(ENTRIES SUPPLIED)

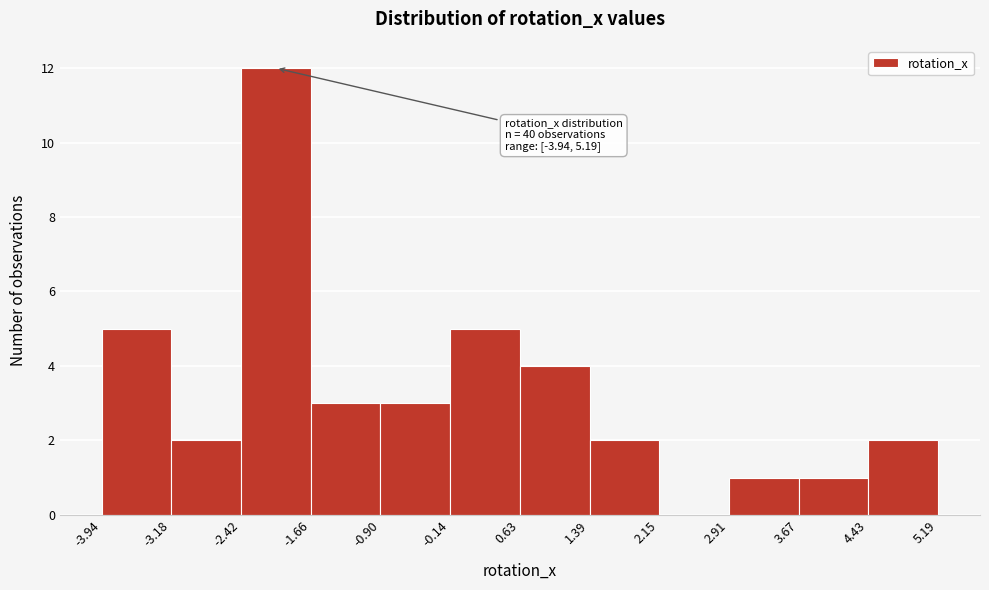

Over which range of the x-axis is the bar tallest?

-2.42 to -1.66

(End ENTRIES SUPPLIED)
(ENTRIES SUPPLIED)

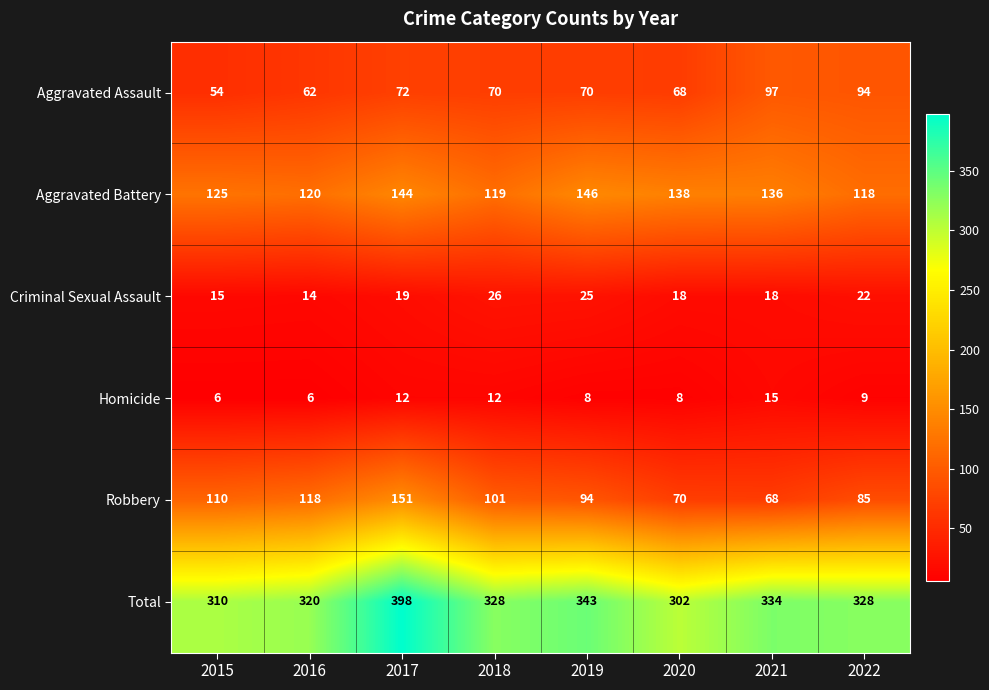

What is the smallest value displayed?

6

(End ENTRIES SUPPLIED)
(ENTRIES SUPPLIED)

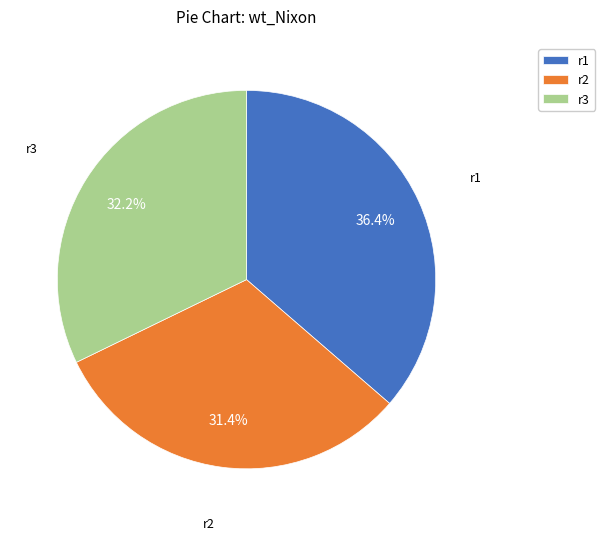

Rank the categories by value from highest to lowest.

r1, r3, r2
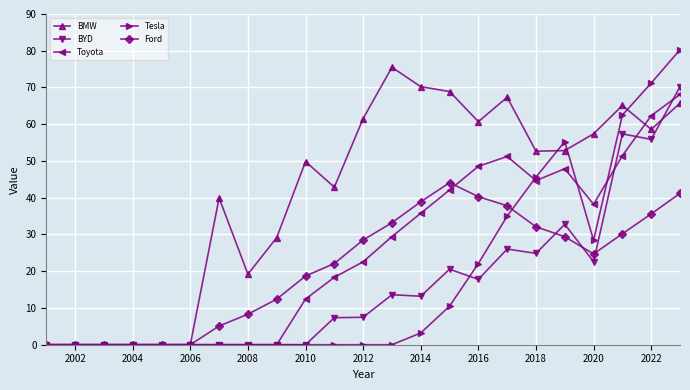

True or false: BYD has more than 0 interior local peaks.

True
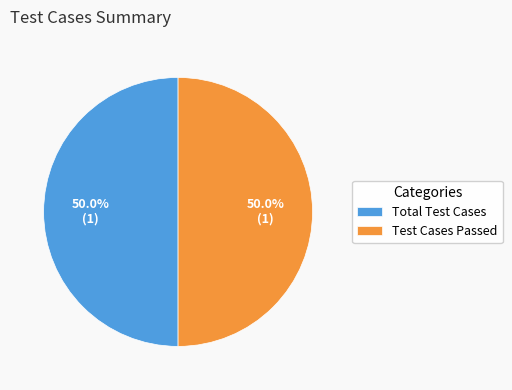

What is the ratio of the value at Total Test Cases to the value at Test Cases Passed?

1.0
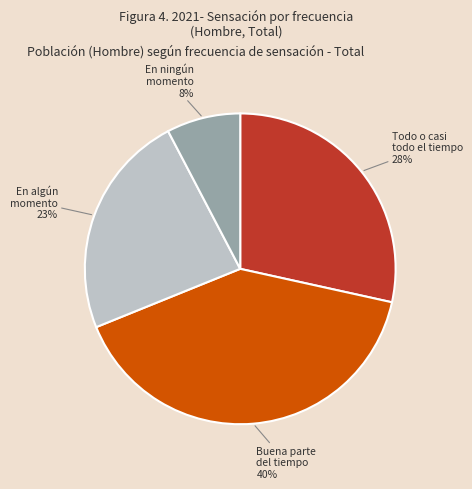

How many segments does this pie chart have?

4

(End ENTRIES SUPPLIED)

EXERCISE REQUIREMENTS.
Pick out every line in the entries above that contains the string "value" and copy each such line in full. Treat uppercase and lowercase letters as distinct when matching.

FINISHED TASK.
What is the smallest value displayed?
Rank the categories by value from highest to lowest.
What is the ratio of the value at Total Test Cases to the value at Test Cases Passed?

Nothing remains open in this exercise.